Song
- Language: English
- Published: 1921
- Composer: Con Conrad
- Lyricist: Sidney Clare

= Ma! He's Making Eyes at Me =

Song

"Ma, He's Making Eyes at Me", alternatively sung as "Ma, She's Making Eyes at Me", is a song published in 1921. The lyric is by the American composer and comedian Sidney Clare, and the music by the American songwriter and producer Con Conrad.

==Notable recordings==
Some of the earliest recordings were by The Benson Orchestra of Chicago and Ted Lewis & His Orchestra, both in 1921. It was also released by Isham Jones Orchestra in November 1921 as the A-side of "Wabash Blues". Later recordings include Dick Robertson & His Orchestra released in December 1939 on Decca Records with the B-side "She Had to Go and Lose It at the Astor". Soon after, the Merry Macs made a recording released in February 1940, again on Decca Records, with the B-side as "Breezin' Along with the Breeze", followed by Riley Puckett in October 1940 on Bluebird Records with "Walking My Baby Back Home" as the B-side.

The Greek-American singer and band leader Johnny Otis had a hit with it, after including it in his album The Greatest Johnny Otis Show featuring Marie Adams on the tune "Ma, He's Making Eyes at Me". The single credited to "Johnny Otis & His Orchestra with Marie Adams & The Three Tons of Joy" was released on Capitol Records, and charted in the UK Singles Chart peaking at number 2 in November and December 1957.

The song became the title track of a similarly titled debut album by child singer Lena Zavaroni, Ma! (He's Making Eyes at Me).

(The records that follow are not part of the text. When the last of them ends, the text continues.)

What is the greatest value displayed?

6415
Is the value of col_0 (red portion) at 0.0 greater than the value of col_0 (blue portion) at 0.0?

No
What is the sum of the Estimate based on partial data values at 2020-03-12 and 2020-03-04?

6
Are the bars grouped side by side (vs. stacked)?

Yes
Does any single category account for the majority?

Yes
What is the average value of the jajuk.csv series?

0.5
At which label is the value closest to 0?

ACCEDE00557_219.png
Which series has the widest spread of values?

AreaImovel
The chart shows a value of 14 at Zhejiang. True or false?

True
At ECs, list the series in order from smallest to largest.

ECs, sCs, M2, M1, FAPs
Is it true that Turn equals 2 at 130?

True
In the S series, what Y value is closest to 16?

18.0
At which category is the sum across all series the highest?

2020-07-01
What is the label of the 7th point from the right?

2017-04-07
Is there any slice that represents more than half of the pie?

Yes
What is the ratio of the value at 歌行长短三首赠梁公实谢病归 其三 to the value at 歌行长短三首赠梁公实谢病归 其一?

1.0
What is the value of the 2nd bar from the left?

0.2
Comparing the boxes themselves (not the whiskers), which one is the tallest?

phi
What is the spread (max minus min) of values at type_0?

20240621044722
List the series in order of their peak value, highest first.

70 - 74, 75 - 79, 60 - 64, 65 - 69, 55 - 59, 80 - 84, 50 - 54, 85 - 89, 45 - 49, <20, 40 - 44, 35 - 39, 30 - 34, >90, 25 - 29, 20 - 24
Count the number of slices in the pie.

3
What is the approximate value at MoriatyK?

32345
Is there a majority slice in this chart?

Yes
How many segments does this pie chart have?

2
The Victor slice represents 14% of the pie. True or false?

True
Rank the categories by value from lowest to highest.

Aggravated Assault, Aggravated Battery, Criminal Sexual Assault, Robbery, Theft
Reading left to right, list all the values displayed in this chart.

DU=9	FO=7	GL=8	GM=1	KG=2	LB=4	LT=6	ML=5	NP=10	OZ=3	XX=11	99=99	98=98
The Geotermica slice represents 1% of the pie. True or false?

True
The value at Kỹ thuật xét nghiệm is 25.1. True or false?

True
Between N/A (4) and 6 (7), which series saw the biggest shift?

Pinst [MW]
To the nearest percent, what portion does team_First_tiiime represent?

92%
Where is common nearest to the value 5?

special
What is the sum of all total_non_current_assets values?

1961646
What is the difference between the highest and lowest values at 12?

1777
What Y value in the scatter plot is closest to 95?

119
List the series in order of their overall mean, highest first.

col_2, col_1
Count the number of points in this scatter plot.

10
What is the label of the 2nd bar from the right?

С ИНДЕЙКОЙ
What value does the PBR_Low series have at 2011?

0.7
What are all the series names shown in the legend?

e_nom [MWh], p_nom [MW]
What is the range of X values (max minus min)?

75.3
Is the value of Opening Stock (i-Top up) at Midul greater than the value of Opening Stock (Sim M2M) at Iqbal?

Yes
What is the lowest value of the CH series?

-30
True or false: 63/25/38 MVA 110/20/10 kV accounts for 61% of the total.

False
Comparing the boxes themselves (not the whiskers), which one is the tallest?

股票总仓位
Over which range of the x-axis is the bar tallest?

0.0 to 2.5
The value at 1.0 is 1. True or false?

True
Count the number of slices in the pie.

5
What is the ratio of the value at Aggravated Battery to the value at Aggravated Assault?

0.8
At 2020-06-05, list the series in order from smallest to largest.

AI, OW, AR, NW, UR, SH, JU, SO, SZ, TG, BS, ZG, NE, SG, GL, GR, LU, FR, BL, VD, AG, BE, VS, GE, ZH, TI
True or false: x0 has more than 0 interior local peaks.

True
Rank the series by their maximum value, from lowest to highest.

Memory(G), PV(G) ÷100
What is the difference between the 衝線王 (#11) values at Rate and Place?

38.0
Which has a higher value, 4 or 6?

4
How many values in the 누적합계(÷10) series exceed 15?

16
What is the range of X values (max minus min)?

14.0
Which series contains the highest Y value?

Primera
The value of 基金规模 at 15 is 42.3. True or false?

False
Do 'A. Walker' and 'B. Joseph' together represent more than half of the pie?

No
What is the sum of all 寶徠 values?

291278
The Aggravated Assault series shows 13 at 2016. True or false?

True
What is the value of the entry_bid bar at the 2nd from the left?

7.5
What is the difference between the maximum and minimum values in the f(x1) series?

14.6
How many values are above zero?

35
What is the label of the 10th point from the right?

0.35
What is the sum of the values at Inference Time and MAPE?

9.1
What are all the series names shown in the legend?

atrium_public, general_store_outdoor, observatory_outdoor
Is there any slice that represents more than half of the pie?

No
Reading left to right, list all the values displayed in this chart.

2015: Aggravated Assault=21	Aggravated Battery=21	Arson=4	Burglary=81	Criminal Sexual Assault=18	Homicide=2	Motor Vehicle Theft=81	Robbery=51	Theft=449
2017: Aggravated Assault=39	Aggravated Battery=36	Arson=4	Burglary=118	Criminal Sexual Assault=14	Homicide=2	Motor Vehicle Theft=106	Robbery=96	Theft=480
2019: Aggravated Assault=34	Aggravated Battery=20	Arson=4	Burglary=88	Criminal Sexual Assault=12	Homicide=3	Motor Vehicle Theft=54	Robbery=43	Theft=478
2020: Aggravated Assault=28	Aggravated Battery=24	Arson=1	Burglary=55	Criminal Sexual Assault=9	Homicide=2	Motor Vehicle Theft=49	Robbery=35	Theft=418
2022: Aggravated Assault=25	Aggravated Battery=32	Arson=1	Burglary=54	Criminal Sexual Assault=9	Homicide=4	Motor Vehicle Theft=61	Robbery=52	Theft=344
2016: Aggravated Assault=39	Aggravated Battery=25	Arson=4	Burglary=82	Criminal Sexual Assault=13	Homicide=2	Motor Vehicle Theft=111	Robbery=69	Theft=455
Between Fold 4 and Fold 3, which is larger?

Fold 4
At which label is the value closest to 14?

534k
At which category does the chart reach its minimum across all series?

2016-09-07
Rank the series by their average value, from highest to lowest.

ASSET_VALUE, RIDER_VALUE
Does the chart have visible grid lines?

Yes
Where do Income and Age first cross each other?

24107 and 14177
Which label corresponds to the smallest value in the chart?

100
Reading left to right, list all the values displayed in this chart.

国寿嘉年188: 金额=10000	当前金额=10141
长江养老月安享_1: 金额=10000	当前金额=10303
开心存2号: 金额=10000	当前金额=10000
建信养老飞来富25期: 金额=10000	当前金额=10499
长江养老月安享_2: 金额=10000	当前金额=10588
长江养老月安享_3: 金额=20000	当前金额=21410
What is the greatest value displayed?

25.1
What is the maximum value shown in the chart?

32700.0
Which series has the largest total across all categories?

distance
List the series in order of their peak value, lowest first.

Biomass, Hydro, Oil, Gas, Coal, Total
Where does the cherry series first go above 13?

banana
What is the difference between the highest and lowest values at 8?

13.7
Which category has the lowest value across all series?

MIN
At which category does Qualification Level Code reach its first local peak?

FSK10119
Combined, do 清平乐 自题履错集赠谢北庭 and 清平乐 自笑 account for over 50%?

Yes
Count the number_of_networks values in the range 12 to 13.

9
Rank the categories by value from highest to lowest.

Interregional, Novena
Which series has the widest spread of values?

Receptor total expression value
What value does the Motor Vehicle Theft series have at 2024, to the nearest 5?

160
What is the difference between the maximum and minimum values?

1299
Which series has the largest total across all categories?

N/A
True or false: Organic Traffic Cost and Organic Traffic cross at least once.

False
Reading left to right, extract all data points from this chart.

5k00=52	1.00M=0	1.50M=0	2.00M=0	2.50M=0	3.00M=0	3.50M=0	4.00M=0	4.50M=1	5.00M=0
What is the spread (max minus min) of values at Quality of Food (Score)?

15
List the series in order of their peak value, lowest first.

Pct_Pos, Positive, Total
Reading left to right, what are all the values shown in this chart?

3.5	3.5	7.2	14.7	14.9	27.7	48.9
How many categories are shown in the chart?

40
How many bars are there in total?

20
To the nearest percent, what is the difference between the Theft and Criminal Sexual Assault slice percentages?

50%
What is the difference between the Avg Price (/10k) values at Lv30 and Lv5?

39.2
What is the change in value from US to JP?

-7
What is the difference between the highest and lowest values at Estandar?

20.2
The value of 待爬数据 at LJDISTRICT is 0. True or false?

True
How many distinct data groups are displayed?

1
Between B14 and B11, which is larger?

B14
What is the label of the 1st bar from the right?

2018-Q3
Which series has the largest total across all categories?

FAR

Zavaroni's version was also released as a single in the United Kingdom on Philips Records reaching number 10 on the UK Singles Chart in February 1974. Zavaroni, just turning ten, also sang it live on American network television on The Tonight Show hosted by Johnny Carson. The song also reached number 91 on the US Billboard Hot 100. On the New Zealand Listener charts the track reached number 20.

The song has been interpreted by many artists, including Billy Eckstine on The Ed Sullivan Show, January 10, 1965, and with Quincy Jones Orchestra, 1961; Ann-Margret, Tina Arena, Pearl Bailey, Count Basie Orchestra, Eddie Cantor, Carol Channing, Ray Charles, The Ray Conniff Singers, Bing Crosby, Cliff "Ukulele Ike" Edwards, Etta Jones, Oscar Peterson, Annette Funicello, and Al Jolson. Tina Arena recorded it on her album Tiny Tina and Little John, Al Hirt on his album Beauty and the Beard, Connie Francis on her album A New Kind of Connie..., and Yusef Lateef on his album The Three Faces of Yusef Lateef.

==In other languages==
The song has been translated into a number of languages. It was sung in Finnish as "Mamma, tuo mies minua tuijottaa" by Brita Koivunen. In 1957, it was released in Swedish as "Mamma, en karl har sett på mej" by Lill-Babs, Simon Brehms orkester and in 1962 also in Swedish as "Mamma, vad det är kul med twist" by Inger Berggren, Hans Wahlgrens orkester. In French, René Simard had a hit with "Mama, laisse-moi sortir ce soir" in 1974. The song was also sung in Czech by Jana Robbová with lyrics by Josef Fousek ("Krásný den", 1975).

==Film adaptations==
Within four years of its publication in 1921, it was used in a 1925 film short, considered an early sound film, titled Theodore Case Sound Test: Gus Visser and His Singing Duck directed by Theodore Case. The film depicts Visser singing the song "Ma! He's Making Eyes at Me" while holding a duck. The duck quacks each time the word "Ma" is said, sounding as if she is saying "Ma". The film was shot on May 12, 1925, in Case's sound studio at his home in Auburn, New York. The film was shown in June 1925 at the Exposition of Progress in Auburn.

The title was also adopted for the 1940 film Ma! He's Making Eyes at Me directed by Harold D. Schuster and screenplay by Charles Grayson and Edmund L. Hartmann based on "Fashions for Sale", a story by Ed Sullivan, and starring Tom Brown in the role of main character Tommy Shaw.